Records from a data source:

-------

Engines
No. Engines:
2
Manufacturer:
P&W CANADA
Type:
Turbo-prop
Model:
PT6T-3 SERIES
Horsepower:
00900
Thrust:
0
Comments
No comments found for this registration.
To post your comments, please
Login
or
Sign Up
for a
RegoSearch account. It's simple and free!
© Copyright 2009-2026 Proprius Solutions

-------

Work task: Retype every record above exactly as it appears.

Exercise output:
Engines
No. Engines:
2
Manufacturer:
P&W CANADA
Type:
Turbo-prop
Model:
PT6T-3 SERIES
Horsepower:
00900
Thrust:
0
Comments
No comments found for this registration.
To post your comments, please
Login
or
Sign Up
for a
RegoSearch account. It's simple and free!
© Copyright 2009-2026 Proprius Solutions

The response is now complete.